Ophthalmology Series: Case 2


A 43 year-old male presents with a four day history of floaters, flashing lights and then a dense, curtain-like field loss.
Slit lamp examination reveals:
Slit lamp photograph showing retinal detachment in Von Hippel-Lindau disease EDA08.JPG

Fundoscopy reveals:
Image result for rhegmatogenous retinal detachment fundoscopy

1. What is the most likely diagnosis in this patient ?
(Hint: inspect the fundoscopy result to delineate which type is present)

2. Outline the pathology seen in this type.

3. List all the possible risk factors for developing this condition ?

4. What are the treatment options in this patient ?

5. What is the major determining factor of the prognosis ?

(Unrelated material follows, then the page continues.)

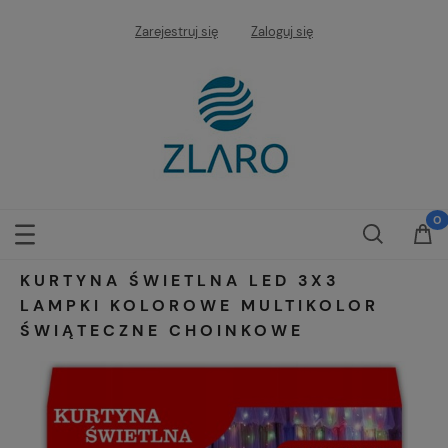
Zarejestruj się
Zaloguj się
KURTYNA ŚWIETLNA LED 3X3
LAMPKI KOLOROWE MULTIKOLOR
ŚWIĄTECZNE CHOINKOWE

Source: http://emedicine.medscape.com/article/798501-overview


2 thoughts on “Ophthalmology Series: Case 2

    1. Rhegmatogenous Retinal Detachment. Note the floating, diaphronous membrane which partly obscures the choroidal vascular detail. A bullous retinal detachment is seen with marked accumulation of fluid in the subretinal space.
    2. A tear occurs in the retina, allowing liquefied vitreous to gain entry to the subretinal space. This causes progressive rhegmatogenous retinal detachment which may be partial or total.
    3. RISK FACTORS: High myopes, previous cataract surgery, retinal detachment in fellow eye, recent severe eye trauma.
    4. Two major surgical techniques to repair retinal detachment. The external approach with sclerostomy is done by closing the tear by indenting the sclera with a strip of silicone sponge. An internal approach or vitreoretinal surgery involves removal of the vitreous with a microsurgical cutter.
    For prophylaxis, laser or cyroprope are used.
    5. Macular attachment.
    If the macula is attached and surgery successfully reattaches the peripheral retina, the outlook for vision is excellent. However, if detached for over 24 hours, the chances of retaining visual acuity are significantly reduced.